▸ Page text:

* * * * * * * * *

* [PATCH v2 1/2] msync: support syncing a small part of the file
2012-06-15 15:12 [PATCH v2 0/2] msync improvements Paolo Bonzini
@ 2012-06-15 15:12 ` Paolo Bonzini
2012-06-22 21:12 ` Andrew Morton
2012-06-15 15:12 ` [PATCH v2 2/2] msync: start async writeout when MS_ASYNC Paolo Bonzini
1 sibling, 1 reply; 7+ messages in thread
From: Paolo Bonzini @ 2012-06-15 15:12 UTC (permalink / raw)
To: linux-kernel; +Cc: Andrew Morton, Hugh Dickins, Chris Friesen
msync does not need to flush changes to the entire file, even with MS_SYNC.
Instead, it can use vfs_fsync_range to only synchronize a part of the file.
This is part of the specification; expecting msync to synchronize all the
file would take a very creative interpretation of the manual page as well
as the specification.
In addition, not all metadata has to be synced; msync is closer to
fdatasync than it is to fsync. So, pass 1 to vfs_fsync_range.

* * * * * * * * *

▸ Dataset entries:
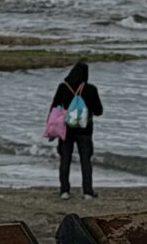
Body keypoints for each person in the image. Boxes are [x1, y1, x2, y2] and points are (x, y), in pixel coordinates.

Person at [51, 61, 104, 199]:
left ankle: (64, 191)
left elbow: (54, 108)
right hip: (85, 130)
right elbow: (99, 111)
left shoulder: (63, 87)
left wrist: (51, 129)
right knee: (86, 160)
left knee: (65, 160)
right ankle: (87, 192)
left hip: (65, 129)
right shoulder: (91, 89)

* * * * * * * * *

▸ Tasks:
[a] Please repeat the msync patch message word for word from "This is part" to "as the specification.".
[b] Name every person who appears in the msync patch message.

▸ Results in order:
[a]
This is part of the specification; expecting msync to synchronize all the
file would take a very creative interpretation of the manual page as well
as the specification.

[b] Paolo Bonzini, Andrew Morton, Hugh Dickins, Chris Friesen